Refrigerated carriers carry the types of loads that have perishable goods that need to be kept at specific temperatures. These specialized trucks can regulate temperatures between 55 degrees to -20 degrees Fahrenheit. The market is large consisting of fruit, vegetables, meats, and other perishables such as pharmaceuticals.
Advantages: Shippers are willing to pay premium rates to compensate for the equipment and driver’s skill needed to maintain correct temperatures and avoid cargo spoilage while on the road.
Disadvantages: Because of the time constraints on perishable items, reefers are on strict schedules that can be hard to coordinate. Reefer trailers are expensive, and insurance premiums are high due to the risk of spoilage.

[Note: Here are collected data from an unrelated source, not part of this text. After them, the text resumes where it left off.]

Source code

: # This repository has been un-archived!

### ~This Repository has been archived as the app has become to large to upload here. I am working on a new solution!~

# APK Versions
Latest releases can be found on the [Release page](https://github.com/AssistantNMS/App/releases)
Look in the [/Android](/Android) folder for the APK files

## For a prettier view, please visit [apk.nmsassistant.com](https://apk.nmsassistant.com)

Other Factors Contributing to Best-Paying Loads

A multitude of factors determines freight rates. In addition to the premium rates discussed above, other factors contribute to collecting higher rates for a haul.

  • Expedited: Urgent freight that needs to be transported without hesitation is subject to premium freight rates. The six major industries that frequently utilize expedited freight are:
    • Medical
    • Pharmaceutical
    • Manufacturing
    • E-commerce
    • Seasonal
    • Perishable high-value foods
  • Regions: Some regions are less accessible and more challenging to navigate than others. Transportation through dense traffic or extreme weather causes more time to haul and more significant safety hazards. Hauling loads through crowded or densely populated locations such as city centers or central business districts is challenging and time-consuming. Freight transportation through difficult conditions is subject to premium rates.
  • Public Freight: Federal, state, and municipal governments have specialized shipments, from military equipment to critical supplies and everything in between. During times of crisis, these shipments may need to be hauled amid natural disasters or national emergencies. To be awarded a government contract to manage these shipments may require special equipment, specific operating procedures, and security clearances. Trucking companies may charge a premium rate to compensate for time and resources.

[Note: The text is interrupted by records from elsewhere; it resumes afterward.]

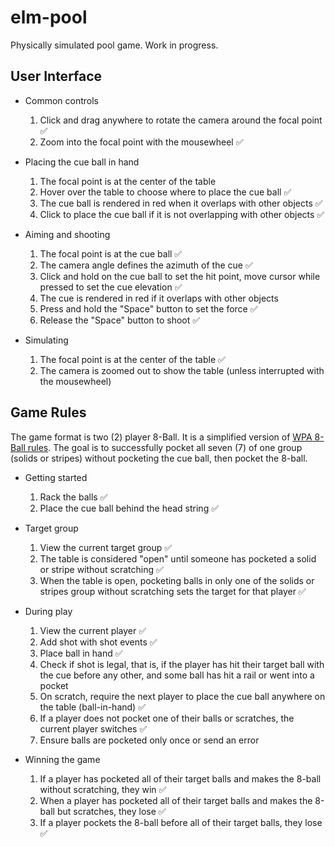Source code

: # elm-pool

Physically simulated pool game. Work in progress.

## User Interface

- Common controls

  1. Click and drag anywhere to rotate the camera around the focal point ✅
  2. Zoom into the focal point with the mousewheel ✅

- Placing the cue ball in hand

  1. The focal point is at the center of the table
  2. Hover over the table to choose where to place the cue ball ✅
  3. The cue ball is rendered in red when it overlaps with other objects ✅
  4. Click to place the cue ball if it is not overlapping with other objects ✅

- Aiming and shooting

  1. The focal point is at the cue ball ✅
  2. The camera angle defines the azimuth of the cue ✅
  3. Click and hold on the cue ball to set the hit point, move cursor while pressed to set the cue elevation ✅
  4. The cue is rendered in red if it overlaps with other objects
  5. Press and hold the "Space" button to set the force ✅
  6. Release the "Space" button to shoot ✅

- Simulating

  1. The focal point is at the center of the table ✅
  2. The camera is zoomed out to show the table (unless interrupted with the mousewheel)

## Game Rules

The game format is two (2) player 8-Ball. It is a simplified version of [WPA 8-Ball rules](https://wpapool.com/rules-of-play/#eight-ball). The goal is to successfully pocket all seven (7) of one group (solids or stripes) without pocketing the cue ball, then pocket the 8-ball.

- Getting started

  1. Rack the balls ✅
  2. Place the cue ball behind the head string ✅

- Target group

  1. View the current target group ✅
  2. The table is considered "open" until someone has pocketed a solid or stripe without scratching ✅
  3. When the table is open, pocketing balls in only one of the solids or stripes group without scratching sets the target for that player ✅

- During play

  1. View the current player ✅
  2. Add shot with shot events ✅
  3. Place ball in hand ✅
  4. Check if shot is legal, that is, if the player has hit their target ball with the cue before any other, and some ball has hit a rail or went into a pocket
  5. On scratch, require the next player to place the cue ball anywhere on the table (ball-in-hand) ✅
  6. If a player does not pocket one of their balls or scratches, the current player switches ✅
  7. Ensure balls are pocketed only once or send an error

- Winning the game

  1. If a player has pocketed all of their target balls and makes the 8-ball without scratching, they win ✅
  2. When a player has pocketed all of their target balls and makes the 8-ball but scratches, they lose ✅
  3. If a player pockets the 8-ball before all of their target balls, they lose ✅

Verify Loads Before You Haul

The loads that pay the most are only beneficial to your trucking company if your freight bill is actually paid. Use a quality load board featuring a credit check tool to find freight and confirm your customer’s ability to pay before you haul. Work with a freight factoring company and arrange a non-recourse factoring agreement for further protection.  Under this arrangement, the factoring company will buy your invoices and pay you even if your customer goes out of business due to insolvency.

Conclusion

Trucking is a competitive industry with high costs and slim profit margins. Ensure every haul generates enough revenue to cover your cost-per-mile and contributes to the company’s bottom line. Trucking companies and drivers with additional training and specialized equipment are best positioned to capitalize on high-paying loads.

Your hunt for quality loads needs a broader view than just searching for high-paying freight. To be most successful, always keep in mind where your next load will come from. It’s not very profitable to haul a high paying load into an area that offers no freight to cover the backhaul. More importantly, verify each load to ensure the customer’s ability to pay before you haul. Protecting your profits from bad debt and the cost of empty miles is critical to maximizing profits.

Tap into your industry network, contact freight brokers, and utilize a quality load board to source better-paying freight opportunities. Loads that are more difficult to manage and require additional driver skills or specialized equipment tend to pay more.